START Records supplied

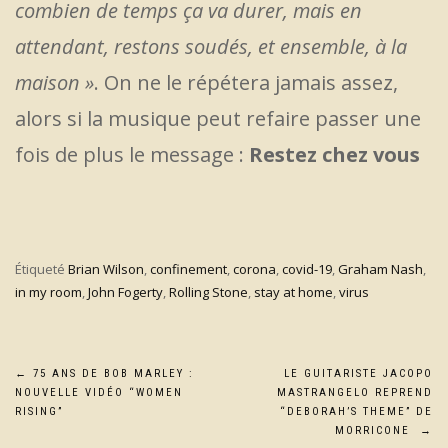
combien de temps ça va durer, mais en
attendant, restons soudés, et ensemble, à la
maison »
. On ne le répétera jamais assez,
alors si la musique peut refaire passer une
fois de plus le message :
Restez chez vous
Étiqueté
Brian Wilson
,
confinement
,
corona
,
covid-19
,
Graham Nash
,
in my room
,
John Fogerty
,
Rolling Stone
,
stay at home
,
virus
Navigation
←
75 ANS DE BOB MARLEY :
LE GUITARISTE JACOPO
NOUVELLE VIDÉO “WOMEN
MASTRANGELO REPREND
de
RISING”
“DEBORAH’S THEME” DE
MORRICONE
→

END Records supplied

**Exercise aim**
Omitting the images, output each record precisely as written.

**Task response**
combien de temps ça va durer, mais en
attendant, restons soudés, et ensemble, à la
maison »
. On ne le répétera jamais assez,
alors si la musique peut refaire passer une
fois de plus le message :
Restez chez vous
Étiqueté
Brian Wilson
,
confinement
,
corona
,
covid-19
,
Graham Nash
,
in my room
,
John Fogerty
,
Rolling Stone
,
stay at home
,
virus
Navigation
←
75 ANS DE BOB MARLEY :
LE GUITARISTE JACOPO
NOUVELLE VIDÉO “WOMEN
MASTRANGELO REPREND
de
RISING”
“DEBORAH’S THEME” DE
MORRICONE
→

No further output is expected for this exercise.